Effects of Computerized CBT May be Overestimated
So, M., Yamaguchi, S., Hashimoto, S., Sado, M., Furukawa, T.A., & McCrone, P. (2013). Is computerised CBT really helpful for adult depression?-A meta-analytic re-evaluation of CCBT for adult depression in terms of clinical implementation and methodological validity. BMC Psychiatry, 13, 113.

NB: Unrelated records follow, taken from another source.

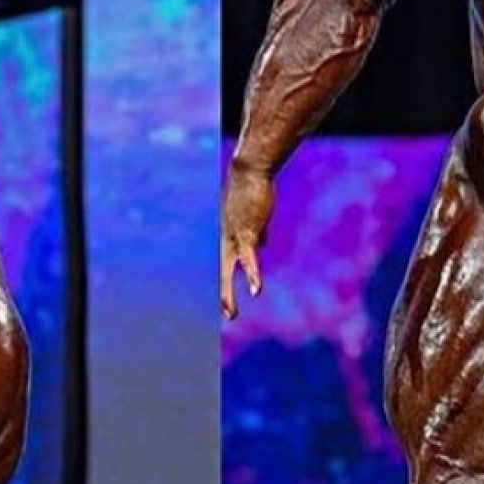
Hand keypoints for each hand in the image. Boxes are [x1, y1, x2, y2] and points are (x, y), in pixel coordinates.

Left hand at [221, 165, 275, 318]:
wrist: (251, 169)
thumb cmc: (255, 188)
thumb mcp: (256, 215)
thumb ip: (258, 232)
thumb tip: (262, 246)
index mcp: (228, 235)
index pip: (225, 263)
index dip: (226, 282)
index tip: (227, 300)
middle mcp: (225, 238)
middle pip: (221, 272)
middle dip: (223, 294)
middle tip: (227, 315)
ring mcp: (233, 236)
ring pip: (228, 271)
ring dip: (228, 294)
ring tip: (231, 313)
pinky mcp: (246, 232)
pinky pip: (249, 260)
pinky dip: (252, 275)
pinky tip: (255, 291)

Depression is a major cause of disability in the world, and so efforts to improve access to its treatment have been ongoing for several decades. In particular, many researchers and clinicians propose cognitive behavioural therapy (CBT) as an effective treatment with a good evidence-base. There have been many clinical trials showing the efficacy of CBT. In recent years, there have also been attempts to computerize CBT (CCBT) as a self help intervention in order to increase its accessibility for those with depression, and perhaps also to improve its cost effectiveness. In fact, the Increasing Accessibility to Psychotherapy (IAPT) program in the UK provides CCBT as the most common first treatment for depression. However there remain questions about the longer term effectiveness of CCBT to reduce symptoms of depression, its potentially high patient dropout rate (a negative outcome), and its effects on quality of life of those burdened by depression. In this meta analysis, the largest of its kind, So and colleagues assess these issues with regard to CCBT. They reviewed 14 direct comparison randomized controlled trials that provided 16 comparisons of CCBT versus a control condition (wait list or treatment as usual) for adults with depression. At post-treatment, CCBT was more effective than controls in reducing depression −0.48 [95% CI −0.63 to −0.33]. However, at follow up (up to 6 months), the effects of CCBT disappeared −0.05 [95% CI −0.19 to 0.09]. Also improvement in functioning and quality of life were not significantly different between CCBT and control conditions, −0.05 [95% CI −0.31 to 0.22]. The rate of drop out from CCBT (32%) was almost double that of control conditions (17%), RR = 1.68 [95% CI 1.31 to 2.16]. There was also evidence of publication bias (i.e., a tendency for some researchers not to publish non-significant findings), so that the positive post-treatment results in favour of CCBT might be inflated.
Practice Implications
Although CCBT may be touted as a way to increase access to treatment for depression, this meta analysis indicates some concerns about the widespread implementation of CCBT. The effects of CCBT appear to be limited to a short-term reduction of depressive symptoms that may not be sustained in the longer run. There was no appreciable impact of CCBT on quality of life relative to controls, and so CCBT may have a limited impact on the burden of depression. Most troubling was a high drop out rate of 32%. Drop out from CCBT in the IAPT program in the UK is about 50%, and this may be indicative of the actual drop out rate in real world practice.